§ **Activity**:
Below is a listing to transcribe in full and exactly; keep the pictures out.

§ **Available data**:
• • •

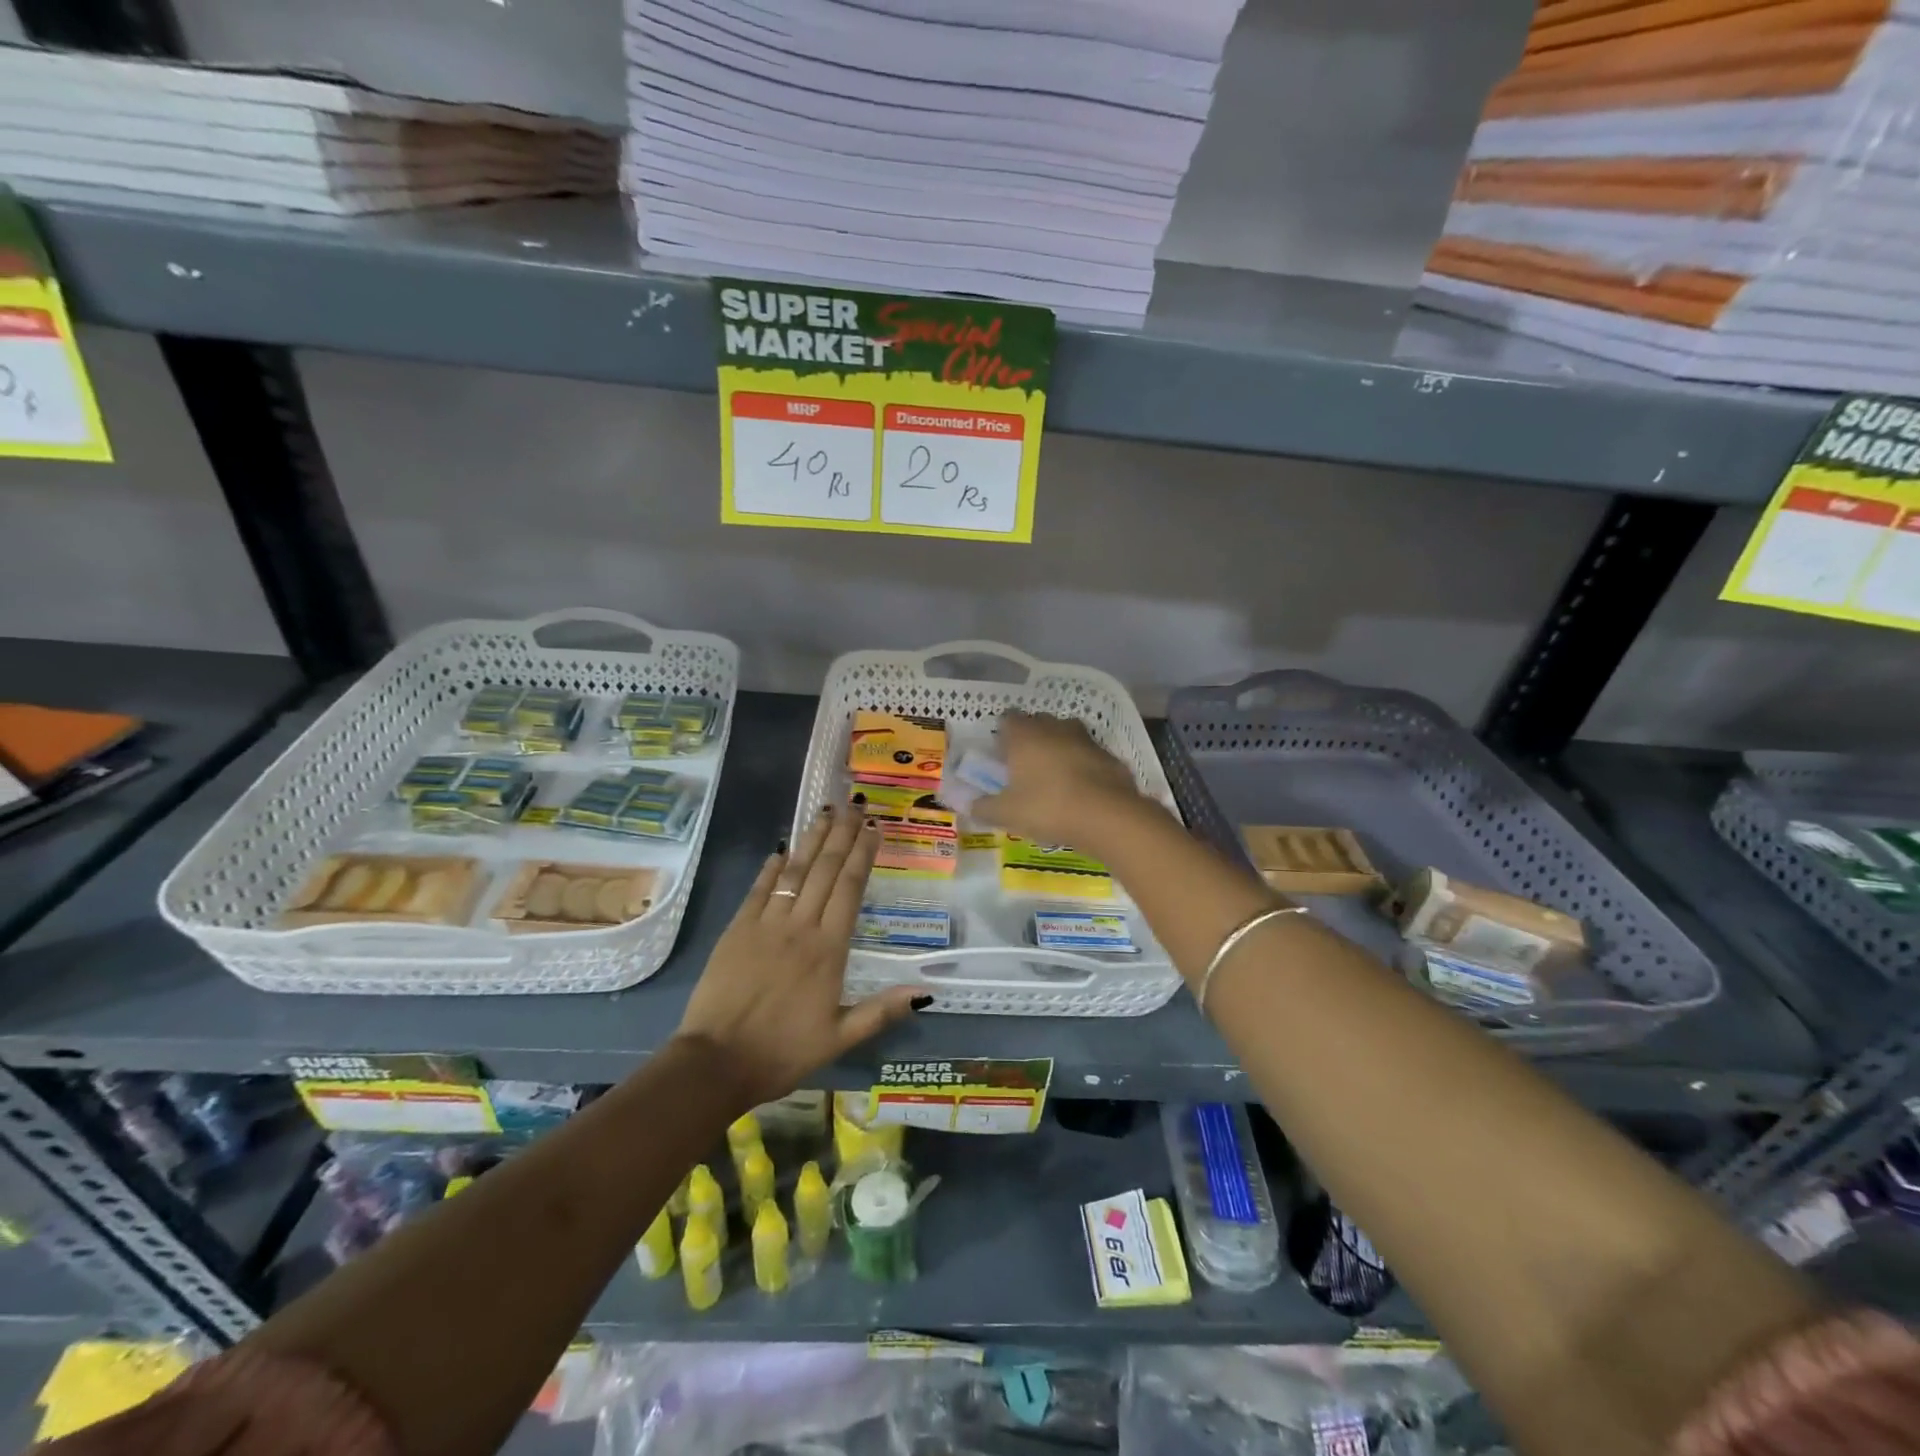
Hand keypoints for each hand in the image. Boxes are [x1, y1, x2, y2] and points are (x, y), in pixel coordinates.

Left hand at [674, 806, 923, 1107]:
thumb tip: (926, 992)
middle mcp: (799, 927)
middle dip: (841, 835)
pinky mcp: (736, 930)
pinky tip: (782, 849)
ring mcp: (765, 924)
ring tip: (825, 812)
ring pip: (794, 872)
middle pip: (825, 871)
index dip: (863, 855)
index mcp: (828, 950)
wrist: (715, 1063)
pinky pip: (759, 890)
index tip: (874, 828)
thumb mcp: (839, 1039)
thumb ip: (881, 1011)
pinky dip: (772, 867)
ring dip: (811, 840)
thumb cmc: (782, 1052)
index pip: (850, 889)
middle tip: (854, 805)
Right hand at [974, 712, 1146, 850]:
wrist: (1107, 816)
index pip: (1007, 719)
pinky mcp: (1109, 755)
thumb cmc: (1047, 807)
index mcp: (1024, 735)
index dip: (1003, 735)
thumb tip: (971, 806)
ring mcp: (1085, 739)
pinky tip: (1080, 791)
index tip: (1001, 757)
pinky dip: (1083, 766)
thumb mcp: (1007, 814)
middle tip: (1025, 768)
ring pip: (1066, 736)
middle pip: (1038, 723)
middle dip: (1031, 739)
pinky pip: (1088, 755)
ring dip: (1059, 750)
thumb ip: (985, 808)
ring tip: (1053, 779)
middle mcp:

• • •

§ **Solution**:
Hand keypoints for each hand in the image. Boxes are [x1, y1, x2, y2] and points are (x, y), in pixel coordinates.

Left hand at [674, 806, 923, 1107]:
thumb tip: (926, 992)
middle mcp: (799, 927)
middle dip: (841, 835)
pinky mcp: (736, 930)
pinky tip: (782, 849)
ring mcp: (765, 924)
ring tip: (825, 812)
ring pip: (794, 872)
middle pip: (825, 871)
index dip: (863, 855)
index mcp: (828, 950)
wrist: (715, 1063)
pinky pip: (759, 890)
index tip: (874, 828)
thumb mcp: (839, 1039)
thumb ip: (881, 1011)
pinky dip: (772, 867)
ring dip: (811, 840)
thumb cmc: (782, 1052)
index pip: (850, 889)
middle tip: (854, 805)
Right hand at [974, 712, 1146, 850]:
wrist: (1107, 816)
index pip: (1007, 719)
pinky mcp: (1109, 755)
thumb cmc: (1047, 807)
index mcp: (1024, 735)
index dip: (1003, 735)
thumb tip: (971, 806)
ring mcp: (1085, 739)
pinky tip: (1080, 791)
index tip: (1001, 757)
pinky dip: (1083, 766)
thumb mcp: (1007, 814)
middle tip: (1025, 768)
ring pip: (1066, 736)
middle pip: (1038, 723)
middle dip: (1031, 739)
pinky pip: (1088, 755)
ring dip: (1059, 750)
thumb ip: (985, 808)
ring tip: (1053, 779)
middle mcp:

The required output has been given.